US military satellite launched after 15-year hold

US military satellite launched after 15-year hold

CAPE CANAVERAL - A US military weather satellite, refurbished after more than a decade in storage, blasted off aboard an unmanned Atlas 5 rocket from Vandenberg Air Force Base in California on Thursday, a live webcast of the launch showed.

The sleek, 191-foot-tall (58-meter) rocket, built by United Launch Alliance, lifted off at 10:46 a.m. EDT (1446 GMT) to put the Defence Meteorological Satellite Program or DMSP spacecraft into a 530-mile-high (853 km) orbit passing over Earth's poles. United Launch Alliance is a partnership of Lockheed Martin Corp and Boeing Co.

The US$518 million (S$655 million) satellite, known as DMSP-19 and built by Lockheed Martin, joins six other operational DMSP satellites already in orbit.

The US Air Force was prepared to launch DMSP-19 about 15 years ago, but the satellites in orbit were lasting much longer than expected so it went into storage instead, said Scott Larrimore, weather programme director at the Air Force's Space and Missile Systems Center in Los Angeles.
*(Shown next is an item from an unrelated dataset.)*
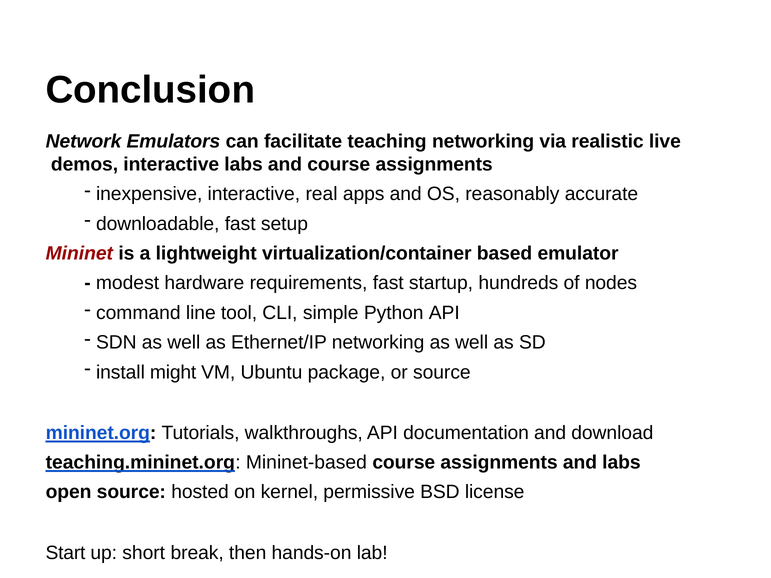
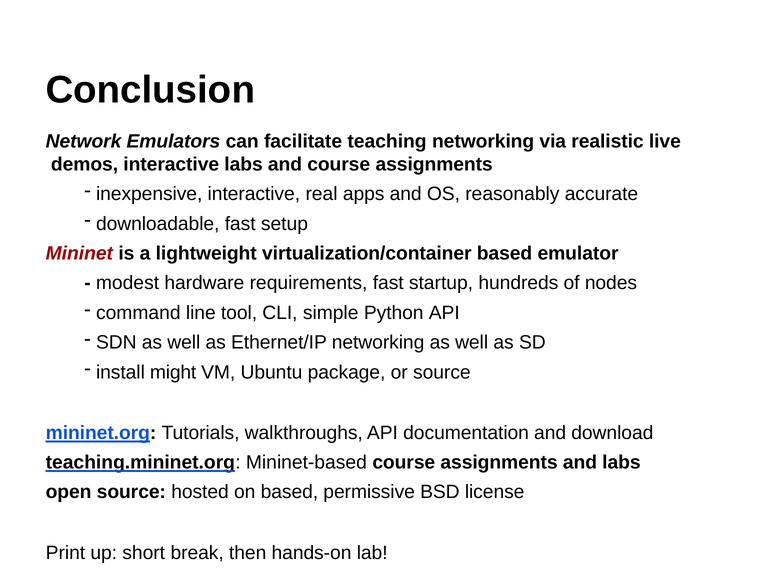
on kernel: kernel -> based
Start: Start -> Print
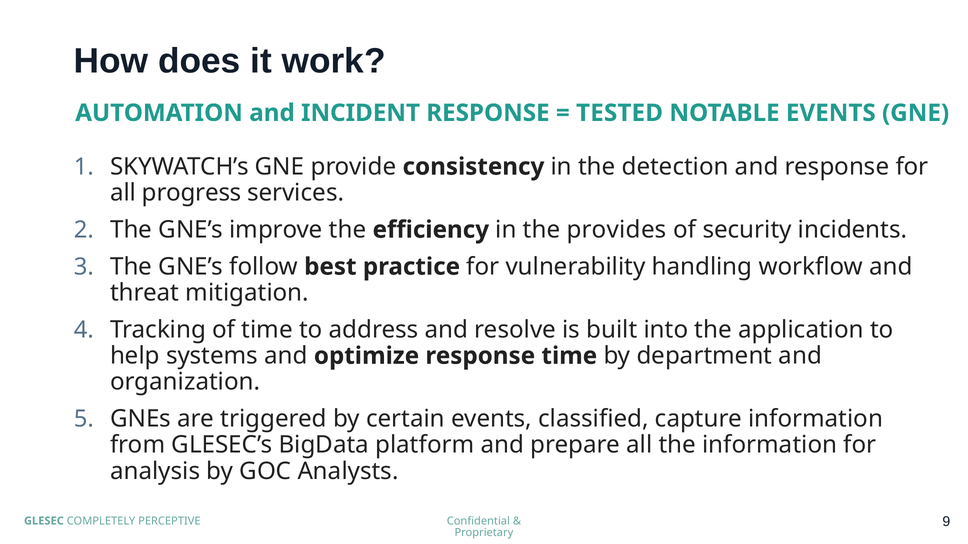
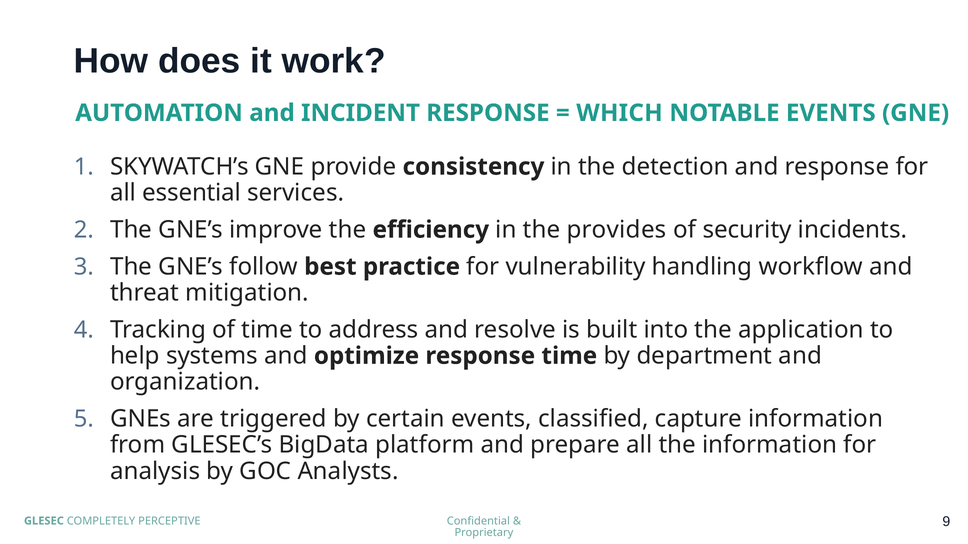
TESTED: TESTED -> WHICH
progress: progress -> essential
The same fate may await the 20th and final DMSP satellite, which is being built now and targeted to launch in 2020. The Air Force, however, is mulling whether to fly it at all or launch it early to avoid costly storage fees, among other options, Larrimore told reporters during a pre-launch conference call on March 27.
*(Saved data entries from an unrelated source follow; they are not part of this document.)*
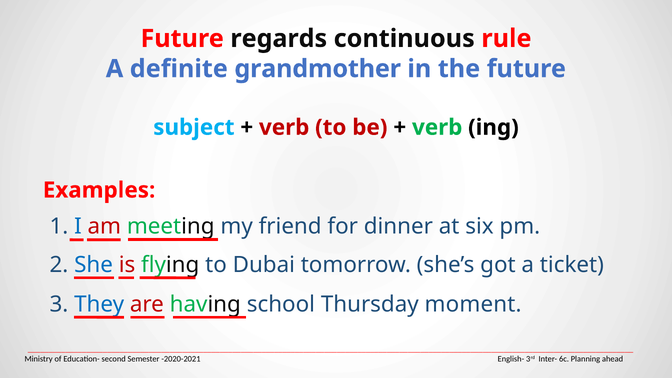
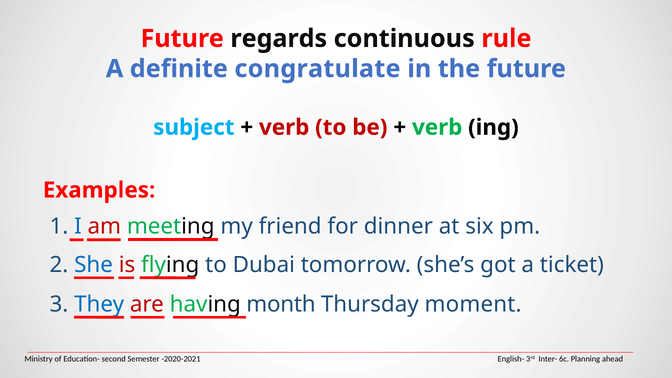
grandmother: grandmother -> congratulate
school: school -> month
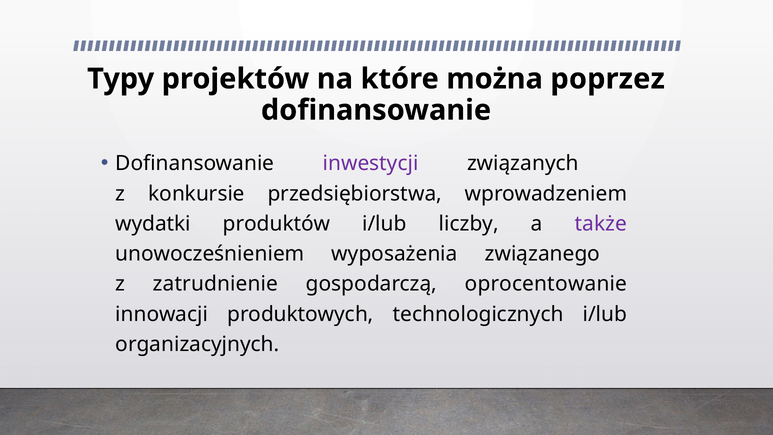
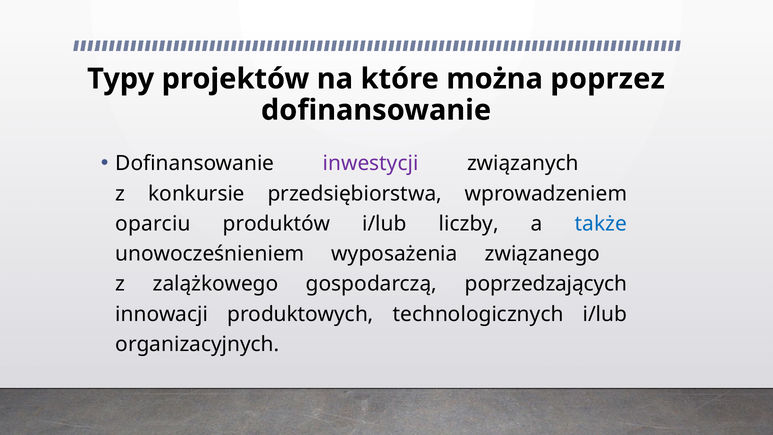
wydatki: wydatki -> oparciu
także colour: purple -> blue
zatrudnienie: zatrudnienie -> zalążkowego
oprocentowanie: oprocentowanie -> poprzedzających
That discussion is part of a larger effort to reassess military space programs in an attempt to cut costs, take advantage of new technologies and partner with other agencies when possible, he added.

The US Air Force already shares data with the National Oceanic and Atmospheric Administration and will be stepping up the partnership in a new generation of weather satellites designed to serve both military and civilian needs.

It also is looking into a supplemental satellite programme that can fly on smaller rockets, such as Orbital Sciences Corp's Minotaur.

DMSP-19, which is designed to last five years, is equipped with visible light and infrared cameras to image clouds - day and night - and sensors to measure precipitation, temperatures and soil moisture. The DMSP satellites also collect data about the oceans, solar storms that affect Earth and other global meteorological conditions. "Weather is a vital element of well-planned missions," said Lockheed Martin programme director Sue Stretch. "High winds limit aircraft; storms threaten ships; and low-visibility can alter troop movements. The data the DMSP provides is essential to mission success."